NEWPORT NEWS, Va. (WAVY) – Two experts on the economy are trying to see their way through murky indicators as they lay out their forecast for Hampton Roads. Old Dominion University Professors Bob McNab and Vinod Agarwal shared their insights Friday morning with a Peninsula Chamber of Commerce crowd at the Holiday Inn.

“Consumers and businesses are increasingly sour about the prospects for economic growth over the next year,” McNab said.

Agarwal talked about Trump administration policy with tariffs.

“Off again, on again, off again, on again. That does not help,” he said. “We’d rather have a policy whether we like it or not. Once you have policy, we can then plan our lives.
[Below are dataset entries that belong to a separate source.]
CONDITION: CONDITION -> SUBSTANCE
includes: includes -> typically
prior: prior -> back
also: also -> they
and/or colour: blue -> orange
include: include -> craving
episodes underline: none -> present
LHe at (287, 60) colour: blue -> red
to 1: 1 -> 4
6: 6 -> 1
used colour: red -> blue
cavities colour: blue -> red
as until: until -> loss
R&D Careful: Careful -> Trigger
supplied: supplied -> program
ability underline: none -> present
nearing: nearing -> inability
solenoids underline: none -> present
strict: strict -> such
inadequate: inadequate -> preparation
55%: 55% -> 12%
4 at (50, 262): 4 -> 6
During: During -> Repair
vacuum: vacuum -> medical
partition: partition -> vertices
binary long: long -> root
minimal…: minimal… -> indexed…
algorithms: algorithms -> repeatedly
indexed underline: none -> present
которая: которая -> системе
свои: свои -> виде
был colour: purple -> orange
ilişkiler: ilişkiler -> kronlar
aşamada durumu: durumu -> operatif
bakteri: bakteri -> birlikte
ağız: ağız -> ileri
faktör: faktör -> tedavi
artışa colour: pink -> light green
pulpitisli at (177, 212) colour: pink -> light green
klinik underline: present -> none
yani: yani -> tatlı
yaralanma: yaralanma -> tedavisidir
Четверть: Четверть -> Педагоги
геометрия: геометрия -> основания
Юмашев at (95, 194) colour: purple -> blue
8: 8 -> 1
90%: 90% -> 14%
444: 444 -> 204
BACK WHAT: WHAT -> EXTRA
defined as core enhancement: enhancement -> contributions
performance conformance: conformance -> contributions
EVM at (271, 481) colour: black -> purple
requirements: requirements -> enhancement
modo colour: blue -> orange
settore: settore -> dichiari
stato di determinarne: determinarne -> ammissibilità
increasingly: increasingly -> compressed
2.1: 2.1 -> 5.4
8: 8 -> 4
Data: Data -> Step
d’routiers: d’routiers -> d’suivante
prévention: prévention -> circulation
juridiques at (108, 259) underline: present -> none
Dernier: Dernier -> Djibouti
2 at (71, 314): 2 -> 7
We have proposed cuts in NASA budgets, proposed cuts in Jefferson Labs.”

Earlier this year, McNab was calling for growth of more than 2.5% — provided there were no major changes to trade, immigration, tax and spending policies.

“We’re now forecasting that the U.S. will grow by less than 1.5%,” McNab said.

“Virginia will grow by 1%. On the other hand, Hampton Roads may grow more than 2%,” because government spending on defense is expected to increase and “provide a large cushion for the Hampton Roads economy,” Agarwal said.

McNab also mentioned the uncertainty surround the Port of Virginia. “Even though the port is not as vulnerable as ports on the West Coast to tariffs, it still will experience some of the impact of changes for tariffs over the coming months.”

And if the budget plan known as the Big Beautiful Bill passes, buying a home will get tougher.

“Mortgage rates are high, expect them to stay high,” Agarwal said. “Get used to higher interest rates.”

“If you are looking for a home, we’re in an environment where interest rates are much higher than they normally would be,” McNab said.

McNab says the the best thing to do right now is prepare, and not panic. Take a look at your finances; see what you could cut out of your budget to increase your savings.